══ INFORMATION GIVEN

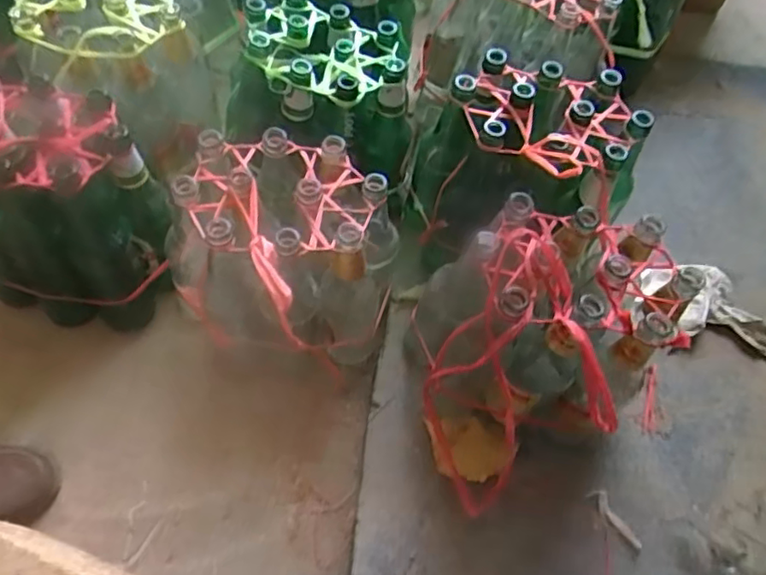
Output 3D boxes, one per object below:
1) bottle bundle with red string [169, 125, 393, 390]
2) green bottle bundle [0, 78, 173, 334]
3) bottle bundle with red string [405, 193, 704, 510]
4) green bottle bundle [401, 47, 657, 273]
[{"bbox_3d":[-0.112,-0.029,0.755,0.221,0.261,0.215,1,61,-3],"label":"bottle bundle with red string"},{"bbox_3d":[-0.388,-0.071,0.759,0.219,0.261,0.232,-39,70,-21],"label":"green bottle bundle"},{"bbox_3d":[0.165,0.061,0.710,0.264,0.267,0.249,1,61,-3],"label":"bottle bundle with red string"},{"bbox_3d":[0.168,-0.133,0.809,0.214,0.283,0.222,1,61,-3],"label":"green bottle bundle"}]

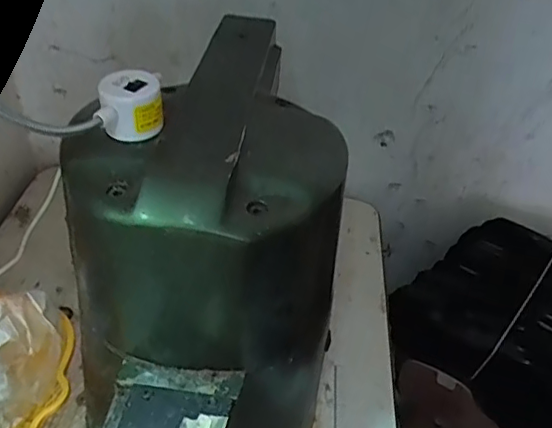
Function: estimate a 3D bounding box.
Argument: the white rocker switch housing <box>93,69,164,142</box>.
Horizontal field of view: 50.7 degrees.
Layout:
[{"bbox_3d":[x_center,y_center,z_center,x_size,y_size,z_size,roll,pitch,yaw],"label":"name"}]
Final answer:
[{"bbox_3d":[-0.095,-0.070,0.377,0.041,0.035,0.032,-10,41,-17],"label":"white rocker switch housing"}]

════
══ INFORMATION GIVEN

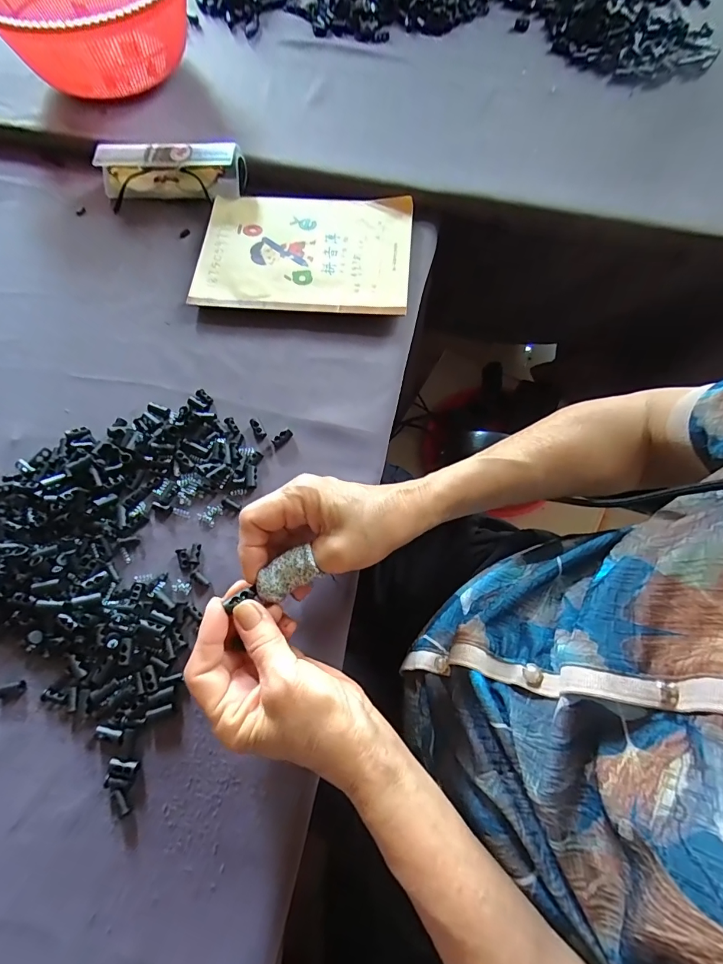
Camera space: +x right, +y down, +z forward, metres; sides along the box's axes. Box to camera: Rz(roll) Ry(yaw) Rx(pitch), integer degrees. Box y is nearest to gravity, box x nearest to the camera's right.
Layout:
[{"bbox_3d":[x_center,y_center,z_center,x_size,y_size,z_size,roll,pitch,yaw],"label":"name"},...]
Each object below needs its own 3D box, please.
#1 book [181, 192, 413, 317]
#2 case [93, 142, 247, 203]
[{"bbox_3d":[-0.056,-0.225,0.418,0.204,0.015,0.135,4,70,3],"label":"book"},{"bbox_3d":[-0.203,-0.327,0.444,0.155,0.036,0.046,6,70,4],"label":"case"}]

════

» **REQUIREMENT**: Everything above from the line containing "Output 3D boxes, one" down to the line containing "3) bottle bundle" should be copied exactly, both end lines included, and nothing else.

» **TASK RESULT**:
Output 3D boxes, one per object below:
1) bottle bundle with red string [169, 125, 393, 390]
2) green bottle bundle [0, 78, 173, 334]
3) bottle bundle with red string [405, 193, 704, 510]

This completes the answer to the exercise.